Obra em viaduto que cedeu na marginal terminará só em maio e custará R$ 30 mi

Prefeitura concluiu que causa foi fadiga do concreto e defeitos ocultos invisíveis

Artur Rodrigues
São Paulo

O prefeito de São Paulo, Bruno Covas (PSDB), anunciou nesta segunda-feira (17) que a reforma do viaduto que cedeu na marginal Pinheiros vai custar cerca de R$ 30 milhões e vai durar até maio de 2019. 

A prefeitura concluiu que houve fadiga do concreto e defeitos ocultos invisíveis nas vistorias visuais.

O viaduto na marginal Pinheiros cedeu, na altura do parque Villa-Lobos (zona oeste), no dia 15 de novembro, causando interdições em parte da via. Com isso, o pico de congestionamentos na capital pela manhã subiu até 38%. No período da tarde, houve crescimentos menores e até queda em alguns dias.

A abertura da estrutura será feita apenas ao fim das obras. Segundo a prefeitura, após o acidente, um trecho de 20 km da marginal Pinheiros ficou interditado. A prefeitura, no entanto, fez aumento de espaços para transposições entre as pistas –agora, apenas 2,9 km permanecem interditados. 

Para mitigar o trânsito relacionado à interdição, a CET (Companhia de Engenharia de Tráfego) afirmou que reforçou uma equipe de agentes de trânsito e fez acordo com o Ceagesp para antecipar em três horas a abertura dos portões para os caminhões, entre outras medidas.

Covas afirmou que a prefeitura descartou a possibilidade de demolir e reconstruir o viaduto –a obra custaria cerca de R$ 70 milhões e até três anos. Já a reforma custará menos da metade e vai durar cinco meses. 

 “A escolha da remediação é mais barata, mais rápida e não há nenhum comprometimento do ponto de vista da segurança para o usuário”, disse o prefeito Covas.

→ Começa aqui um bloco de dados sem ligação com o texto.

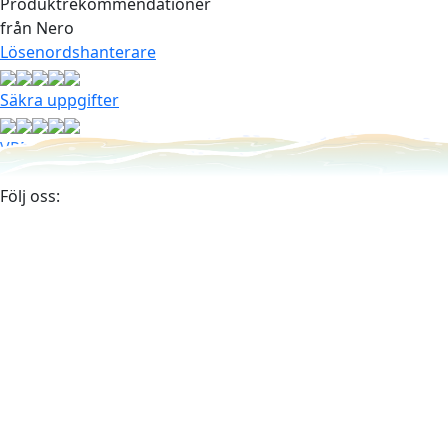
Produktrekommendationer
från Nero
Lösenordshanterare
Säkra uppgifter
VPN
Följ oss: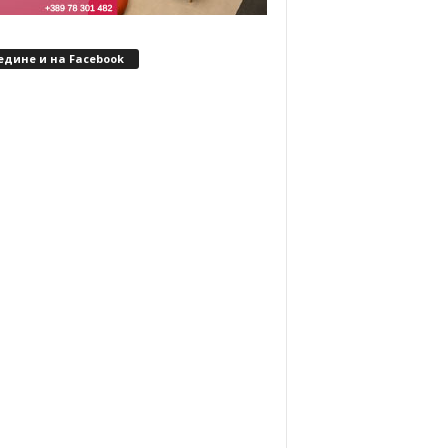
едине и на Facebook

A partir de agora, a empresa JZ, contratada emergencialmente, terá três focos: reformar dois pilares da estrutura, reparar a viga e o tabuleiro. 

Até o momento, segundo a prefeitura, foi feito o escoramento de 120 metros dos 200 metros totais da estrutura. Um pilar de alívio foi instalado. Depois, foram colocadas dez estacas e a base de concreto para a elevação da estrutura, processo que envolveu o uso de seis macacos hidráulicos.

De acordo com o secretário de Obras, Vitor Aly, não há uma causa única para o acidente.  “A causa não é única. É como um acidente aéreo. Depois que colocamos o viaduto no lugar, a gente percebeu que houve um encurtamento não simétrico do tabuleiro –num dos lados tem um encurtamento maior do que o outro, e o projeto inicial era que o tabuleiro se deformasse por igual”, afirmou.

A gestão Covas abriu edital para a realização de laudos profundos sobre a situação de 33 viadutos e pontes –31 empresas já se inscreveram no chamamento público. O custo previsto desta etapa é de R$ 11 milhões.

Depois, serão encomendados os laudos para as demais estruturas, gradualmente chegando aos 185 viadutos e pontes da cidade. 

A prefeitura também criou um grupo de gestão de manutenção de obras de arte. Entre as atribuições, estão também o cuidado com túneis e pontilhões.